Kerry Tharp was then South Carolina’s communications chief, and he was one of two administrators who typically went to the site of road games a day early to make sure there are no surprises when the team arrives.
He flew Delta through Atlanta to the Columbus, Miss., airport near Mississippi State’s campus in Starkville and still remembers how “eerie” it was at the normally bustling Delta hub.
“Normally, that place is wall-to-wall, but there was hardly anybody in there,” said Tharp, now president of Darlington Raceway.
The Gamecocks had planned to fly out of Columbia the night before the game, but with the country still on edge and the team making last-minute travel arrangements, their charter flight didn’t have enough crew members. The plane never took off from Columbia that evening.
Message board chatter stoked the story that South Carolina’s plane never landed in Mississippi. While technically true, the message boards didn’t have the whole story that the plane never took off, which left a lot to the imagination for friends and family.
When the SEC returned to the field after 9/11, South Carolina-Mississippi State was the first college or pro game. Players from both teams held the U.S. flag on the field before kickoff.Courtesy of Mississippi State
Middle Tennessee AD Chris Massaro was on the South Carolina staff in 2001 and was part of the travel party that got stranded in Columbia that night.
“The plane’s not there and people start to get nervous, like ‘What’s going on?’” Massaro said. “Once we knew the plane wasn’t coming, I remember we had a little meeting about who was going to tell Coach Holtz,” Even well into his 60s, the fiery South Carolina coach Lou Holtz still was a commanding presence.

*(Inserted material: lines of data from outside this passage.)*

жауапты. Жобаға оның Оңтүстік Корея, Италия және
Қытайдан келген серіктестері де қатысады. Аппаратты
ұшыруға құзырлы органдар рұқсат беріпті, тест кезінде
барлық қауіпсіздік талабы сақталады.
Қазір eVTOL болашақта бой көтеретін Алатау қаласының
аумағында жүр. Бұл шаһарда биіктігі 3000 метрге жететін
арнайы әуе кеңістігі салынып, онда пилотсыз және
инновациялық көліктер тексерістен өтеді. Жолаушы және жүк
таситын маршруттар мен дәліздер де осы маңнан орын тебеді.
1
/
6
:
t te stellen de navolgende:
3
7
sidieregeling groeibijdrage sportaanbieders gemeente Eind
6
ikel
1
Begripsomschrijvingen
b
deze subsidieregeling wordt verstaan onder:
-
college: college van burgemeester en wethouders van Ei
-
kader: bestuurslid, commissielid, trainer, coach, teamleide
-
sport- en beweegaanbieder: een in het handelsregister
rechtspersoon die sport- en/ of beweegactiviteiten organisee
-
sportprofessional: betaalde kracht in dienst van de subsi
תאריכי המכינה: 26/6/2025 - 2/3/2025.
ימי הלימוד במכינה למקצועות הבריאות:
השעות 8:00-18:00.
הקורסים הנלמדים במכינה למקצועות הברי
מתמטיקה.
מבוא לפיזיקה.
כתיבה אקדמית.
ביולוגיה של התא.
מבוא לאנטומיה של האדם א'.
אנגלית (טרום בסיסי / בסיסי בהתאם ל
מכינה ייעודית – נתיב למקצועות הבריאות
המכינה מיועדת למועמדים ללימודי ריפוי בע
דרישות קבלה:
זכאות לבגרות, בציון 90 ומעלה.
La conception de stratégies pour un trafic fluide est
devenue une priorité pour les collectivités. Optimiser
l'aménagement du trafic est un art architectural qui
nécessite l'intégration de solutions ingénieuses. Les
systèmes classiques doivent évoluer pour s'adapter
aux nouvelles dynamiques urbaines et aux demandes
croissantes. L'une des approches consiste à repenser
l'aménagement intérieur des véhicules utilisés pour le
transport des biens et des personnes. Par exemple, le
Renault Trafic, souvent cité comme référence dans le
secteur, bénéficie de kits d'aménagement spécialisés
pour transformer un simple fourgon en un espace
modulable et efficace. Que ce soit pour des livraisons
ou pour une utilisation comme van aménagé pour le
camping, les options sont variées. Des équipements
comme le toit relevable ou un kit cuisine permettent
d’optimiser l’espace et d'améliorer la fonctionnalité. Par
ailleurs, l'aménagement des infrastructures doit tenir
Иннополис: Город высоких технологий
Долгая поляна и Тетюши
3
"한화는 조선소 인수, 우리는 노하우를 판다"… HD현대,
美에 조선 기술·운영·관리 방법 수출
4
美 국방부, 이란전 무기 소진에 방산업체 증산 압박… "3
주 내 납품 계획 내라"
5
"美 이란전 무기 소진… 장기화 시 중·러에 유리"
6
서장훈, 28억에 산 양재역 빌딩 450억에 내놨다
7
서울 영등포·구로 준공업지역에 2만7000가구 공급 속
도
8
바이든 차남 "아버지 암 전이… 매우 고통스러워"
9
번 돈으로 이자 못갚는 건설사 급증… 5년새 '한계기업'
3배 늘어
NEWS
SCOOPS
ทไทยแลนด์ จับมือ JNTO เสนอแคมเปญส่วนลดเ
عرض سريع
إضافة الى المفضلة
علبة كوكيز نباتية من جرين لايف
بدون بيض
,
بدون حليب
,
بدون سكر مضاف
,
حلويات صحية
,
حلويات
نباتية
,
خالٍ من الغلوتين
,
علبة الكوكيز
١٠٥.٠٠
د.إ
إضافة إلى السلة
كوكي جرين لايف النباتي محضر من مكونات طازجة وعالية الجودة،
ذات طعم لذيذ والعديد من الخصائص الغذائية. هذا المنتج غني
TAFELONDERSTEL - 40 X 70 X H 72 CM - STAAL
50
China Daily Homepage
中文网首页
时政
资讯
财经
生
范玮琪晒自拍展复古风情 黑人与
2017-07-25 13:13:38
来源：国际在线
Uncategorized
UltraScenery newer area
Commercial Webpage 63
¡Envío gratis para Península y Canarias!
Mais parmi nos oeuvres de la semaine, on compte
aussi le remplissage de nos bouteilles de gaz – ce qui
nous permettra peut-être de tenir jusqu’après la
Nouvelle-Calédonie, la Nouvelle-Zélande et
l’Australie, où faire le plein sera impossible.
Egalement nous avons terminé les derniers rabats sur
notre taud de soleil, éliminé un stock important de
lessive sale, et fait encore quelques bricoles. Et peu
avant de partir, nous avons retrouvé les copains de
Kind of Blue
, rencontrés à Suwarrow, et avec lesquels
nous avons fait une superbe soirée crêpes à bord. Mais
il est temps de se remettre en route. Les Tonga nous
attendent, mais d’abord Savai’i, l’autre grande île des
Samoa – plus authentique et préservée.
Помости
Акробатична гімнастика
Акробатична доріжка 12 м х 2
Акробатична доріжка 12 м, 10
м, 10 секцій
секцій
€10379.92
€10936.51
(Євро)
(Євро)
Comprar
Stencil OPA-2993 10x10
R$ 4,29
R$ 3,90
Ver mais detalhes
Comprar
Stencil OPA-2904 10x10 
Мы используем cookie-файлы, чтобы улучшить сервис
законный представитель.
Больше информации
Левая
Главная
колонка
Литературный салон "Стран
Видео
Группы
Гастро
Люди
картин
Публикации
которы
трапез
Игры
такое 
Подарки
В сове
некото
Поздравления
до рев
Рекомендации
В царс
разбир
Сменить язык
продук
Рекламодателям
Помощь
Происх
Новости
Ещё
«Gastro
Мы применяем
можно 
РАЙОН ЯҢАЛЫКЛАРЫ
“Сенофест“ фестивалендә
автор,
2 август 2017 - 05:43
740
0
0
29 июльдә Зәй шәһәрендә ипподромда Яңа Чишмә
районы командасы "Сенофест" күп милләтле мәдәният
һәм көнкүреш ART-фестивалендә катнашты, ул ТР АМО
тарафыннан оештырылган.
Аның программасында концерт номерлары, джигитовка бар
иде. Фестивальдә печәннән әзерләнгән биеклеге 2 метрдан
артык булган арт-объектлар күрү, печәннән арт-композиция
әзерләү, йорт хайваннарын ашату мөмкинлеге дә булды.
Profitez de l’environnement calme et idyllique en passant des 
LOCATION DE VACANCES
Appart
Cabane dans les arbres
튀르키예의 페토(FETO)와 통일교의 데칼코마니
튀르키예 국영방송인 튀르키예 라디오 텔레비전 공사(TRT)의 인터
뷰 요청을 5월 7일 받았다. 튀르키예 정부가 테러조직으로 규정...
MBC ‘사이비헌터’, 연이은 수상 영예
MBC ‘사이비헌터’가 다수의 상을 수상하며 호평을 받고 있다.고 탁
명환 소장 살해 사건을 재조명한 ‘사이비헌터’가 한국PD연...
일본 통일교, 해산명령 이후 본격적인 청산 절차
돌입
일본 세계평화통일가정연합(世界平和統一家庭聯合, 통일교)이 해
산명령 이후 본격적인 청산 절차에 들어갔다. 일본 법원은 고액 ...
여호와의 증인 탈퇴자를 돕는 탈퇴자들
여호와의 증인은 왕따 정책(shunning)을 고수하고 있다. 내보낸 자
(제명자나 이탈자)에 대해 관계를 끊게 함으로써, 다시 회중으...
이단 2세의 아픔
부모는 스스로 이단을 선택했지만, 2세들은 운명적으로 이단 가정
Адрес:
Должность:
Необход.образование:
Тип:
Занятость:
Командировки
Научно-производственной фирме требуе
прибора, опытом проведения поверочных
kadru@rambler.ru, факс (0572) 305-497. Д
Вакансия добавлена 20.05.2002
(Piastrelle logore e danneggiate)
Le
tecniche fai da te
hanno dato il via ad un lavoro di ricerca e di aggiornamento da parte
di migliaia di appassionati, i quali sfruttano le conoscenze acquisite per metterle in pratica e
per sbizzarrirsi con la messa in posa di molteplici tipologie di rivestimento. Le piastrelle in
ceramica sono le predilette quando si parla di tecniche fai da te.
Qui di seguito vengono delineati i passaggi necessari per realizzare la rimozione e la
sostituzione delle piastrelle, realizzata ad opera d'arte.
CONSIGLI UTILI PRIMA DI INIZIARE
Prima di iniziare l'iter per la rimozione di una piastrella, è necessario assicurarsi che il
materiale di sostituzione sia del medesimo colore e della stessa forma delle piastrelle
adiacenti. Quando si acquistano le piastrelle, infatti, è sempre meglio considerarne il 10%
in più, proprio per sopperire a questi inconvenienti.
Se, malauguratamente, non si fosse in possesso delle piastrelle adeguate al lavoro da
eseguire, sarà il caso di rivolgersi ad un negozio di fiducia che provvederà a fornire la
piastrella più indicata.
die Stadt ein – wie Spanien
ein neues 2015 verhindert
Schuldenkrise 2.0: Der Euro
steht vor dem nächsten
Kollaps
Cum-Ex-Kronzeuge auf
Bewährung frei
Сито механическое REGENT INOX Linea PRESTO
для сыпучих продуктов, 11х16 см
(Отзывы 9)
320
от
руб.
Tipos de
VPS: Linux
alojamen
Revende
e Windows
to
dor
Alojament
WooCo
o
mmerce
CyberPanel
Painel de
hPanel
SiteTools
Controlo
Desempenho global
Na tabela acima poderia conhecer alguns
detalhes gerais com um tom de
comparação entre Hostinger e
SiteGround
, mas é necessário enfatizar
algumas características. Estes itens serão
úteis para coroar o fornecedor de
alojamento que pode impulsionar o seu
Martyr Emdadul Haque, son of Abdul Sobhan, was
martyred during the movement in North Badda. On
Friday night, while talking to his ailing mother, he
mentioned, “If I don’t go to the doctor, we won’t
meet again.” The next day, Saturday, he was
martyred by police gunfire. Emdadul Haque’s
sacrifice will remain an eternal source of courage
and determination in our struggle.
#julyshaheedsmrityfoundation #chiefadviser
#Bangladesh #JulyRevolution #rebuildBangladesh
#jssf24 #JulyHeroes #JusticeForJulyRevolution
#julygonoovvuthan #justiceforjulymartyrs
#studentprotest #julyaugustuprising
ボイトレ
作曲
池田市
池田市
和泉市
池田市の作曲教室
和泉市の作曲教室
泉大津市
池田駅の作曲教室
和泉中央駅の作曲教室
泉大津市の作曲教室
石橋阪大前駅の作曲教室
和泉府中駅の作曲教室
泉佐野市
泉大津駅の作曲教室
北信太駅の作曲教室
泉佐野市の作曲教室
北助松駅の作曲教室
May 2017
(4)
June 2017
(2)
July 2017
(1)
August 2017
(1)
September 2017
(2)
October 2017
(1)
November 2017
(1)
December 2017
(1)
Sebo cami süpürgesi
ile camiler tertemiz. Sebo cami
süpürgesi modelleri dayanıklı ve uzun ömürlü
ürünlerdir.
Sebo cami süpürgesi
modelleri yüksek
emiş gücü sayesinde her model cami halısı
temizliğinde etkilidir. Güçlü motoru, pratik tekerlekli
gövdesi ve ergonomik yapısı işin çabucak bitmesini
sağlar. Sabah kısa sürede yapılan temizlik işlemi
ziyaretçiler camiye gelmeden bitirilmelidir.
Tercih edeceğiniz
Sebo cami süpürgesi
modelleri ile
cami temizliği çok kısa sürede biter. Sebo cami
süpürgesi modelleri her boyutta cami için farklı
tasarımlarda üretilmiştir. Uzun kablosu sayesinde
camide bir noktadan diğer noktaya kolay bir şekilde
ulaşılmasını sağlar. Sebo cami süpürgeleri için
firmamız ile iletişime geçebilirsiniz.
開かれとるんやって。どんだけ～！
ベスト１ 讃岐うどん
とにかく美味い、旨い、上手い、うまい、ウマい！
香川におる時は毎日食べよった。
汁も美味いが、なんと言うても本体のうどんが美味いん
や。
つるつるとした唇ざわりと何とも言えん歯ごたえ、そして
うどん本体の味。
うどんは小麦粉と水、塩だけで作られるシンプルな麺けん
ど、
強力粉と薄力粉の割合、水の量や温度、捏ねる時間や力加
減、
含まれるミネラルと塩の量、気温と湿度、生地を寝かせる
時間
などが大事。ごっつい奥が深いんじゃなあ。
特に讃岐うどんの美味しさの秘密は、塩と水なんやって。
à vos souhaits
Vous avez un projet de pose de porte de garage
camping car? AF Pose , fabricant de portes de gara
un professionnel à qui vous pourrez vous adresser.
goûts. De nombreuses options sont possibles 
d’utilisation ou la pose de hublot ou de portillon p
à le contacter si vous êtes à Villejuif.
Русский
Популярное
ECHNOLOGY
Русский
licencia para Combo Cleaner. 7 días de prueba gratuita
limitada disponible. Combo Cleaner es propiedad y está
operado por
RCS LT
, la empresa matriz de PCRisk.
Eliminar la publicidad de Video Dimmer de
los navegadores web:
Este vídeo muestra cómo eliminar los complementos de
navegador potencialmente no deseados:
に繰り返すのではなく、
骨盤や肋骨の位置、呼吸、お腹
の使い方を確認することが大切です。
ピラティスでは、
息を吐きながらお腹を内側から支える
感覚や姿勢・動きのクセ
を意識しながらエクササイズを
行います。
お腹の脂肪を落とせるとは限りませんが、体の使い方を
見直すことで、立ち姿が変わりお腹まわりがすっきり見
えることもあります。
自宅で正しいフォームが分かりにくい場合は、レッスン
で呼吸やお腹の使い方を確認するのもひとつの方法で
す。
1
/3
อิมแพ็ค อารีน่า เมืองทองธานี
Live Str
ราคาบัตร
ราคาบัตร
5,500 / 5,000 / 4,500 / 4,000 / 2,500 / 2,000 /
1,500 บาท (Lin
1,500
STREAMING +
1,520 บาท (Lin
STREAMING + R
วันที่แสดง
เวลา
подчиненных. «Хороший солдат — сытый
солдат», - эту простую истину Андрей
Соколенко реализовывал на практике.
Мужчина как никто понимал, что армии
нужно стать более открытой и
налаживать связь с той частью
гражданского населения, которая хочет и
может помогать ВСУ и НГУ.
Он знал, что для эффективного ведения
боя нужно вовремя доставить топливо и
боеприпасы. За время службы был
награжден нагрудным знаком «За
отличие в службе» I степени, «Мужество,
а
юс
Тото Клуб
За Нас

The next day, the Gamecocks were on time departing for their unusual day-of-the-game flight.
By that evening, Mississippi State’s preparations were in place. The staff arranged for players from both squads to unfurl a massive U.S. flag that stretched sideline to sideline.
ESPN announcer Mark Jones welcomed viewers with an emotional and poignant opening that was broadcast on the stadium’s video board so that fans could see and hear it, something the school didn’t normally do.
Chants of “USA, USA” filed the stadium and spilled over into the parking lots. And when Mississippi State coach Jackie Sherrill’s stepdaughter, Bonnie Bishop, sang the national anthem, the whole place joined in.
Kramer and Womack, both of whom attended the game, shook Templeton’s hand for an amazing job. Templeton, who looked like he’d been holding his breath for the last four hours, wore a look of sheer relief. The only thing that went wrong from Mississippi State’s perspective that evening was the Bulldogs’ 16-14 loss.
“That might have been the only time I didn’t go into our team’s dressing room postgame,” Templeton said. “I just remember being so relieved. We pulled it off.”